A mob lynched a military police officer identified as Mvogo Achille Rigobert, after he killed a five-year-old girl, Caro Louise Ndialle, when he fired at a car at a checkpoint in the capital of Cameroon’s English-speaking South West Region on Thursday, October 14. 



The girl’s death sparked protests in Buea, with demonstrators marching her body to the regional governor’s office. Sporadic gunfire also erupted in town, although it was unclear who was shooting.


There are conflicting reports on the incident with some saying that the gendarme had demanded ‘FCFA 500 illegal control fee’ from the woman driving the children to school but she refused to give him and drove off. 


However, the Cameroon Defence Ministry in a statement, said that the vehicle’s driver initially refused to stop at a gendarmerie checkpoint and then tried to pull away from the officers who had managed to force him to a halt.


“In an inappropriate reaction, unsuited to the circumstances and clearly disproportionate to the irreverent behaviour of the driver, one of the gendarmes fired warning shots in order to immobilise the vehicle,” the statement said.


“In the process, the little Caro Louise Ndialle, a young pupil aged about 5, who was on board the said vehicle, was fatally shot in the head.”



A crowd then set upon the gendarme and killed him, the ministry said, adding that an investigation has been opened into the two deaths.


Hundreds of residents took to the streets of Buea, some holding tree branches in a sign of peace. Others waved 500 franc CFA currency notes ($0.88), which they said was how much the girl’s parents refused to pay before the gendarme opened fire.


Several said the incident was part of a pattern of heavily militarised security forces harassing local residents.
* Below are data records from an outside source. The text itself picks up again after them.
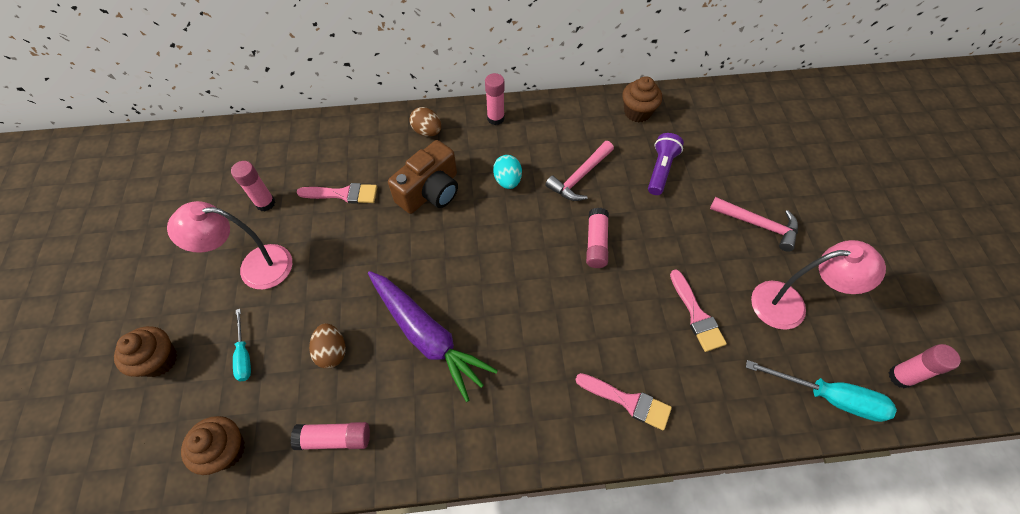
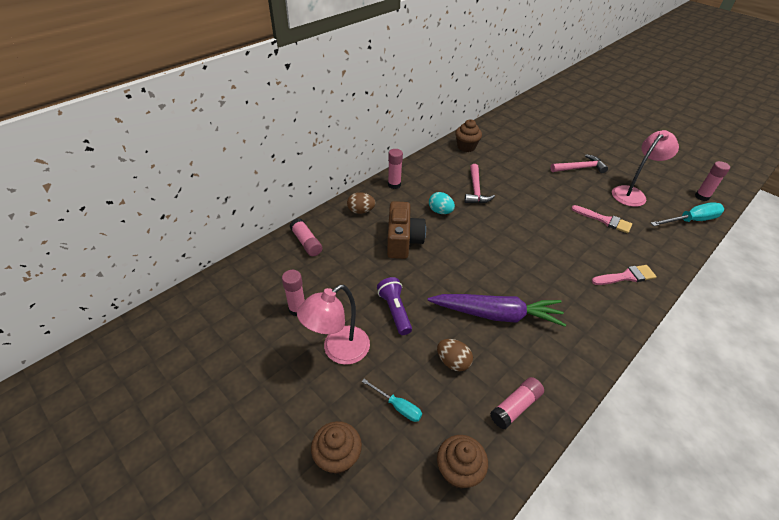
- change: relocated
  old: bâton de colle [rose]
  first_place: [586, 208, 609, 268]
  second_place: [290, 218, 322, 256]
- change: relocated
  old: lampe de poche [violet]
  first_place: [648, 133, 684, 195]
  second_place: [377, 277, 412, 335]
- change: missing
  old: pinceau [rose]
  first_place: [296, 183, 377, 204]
“All they do is intimidate people. If you have an identity card, it’s a problem. If you don’t have an identity card, it’s a problem,” said one protester, who declined to give her name for security reasons.


The regional governor office promised swift action as he tried to calm the crowd that had marched to his office.


“How is it that a child on her way to school is killed?” Governor Bernard Okala Bilai said. “Rest assured that those who did it will pay. It is an atrocity.”


Meanwhile, the slain girl was buried on Thursday evening amidst tears.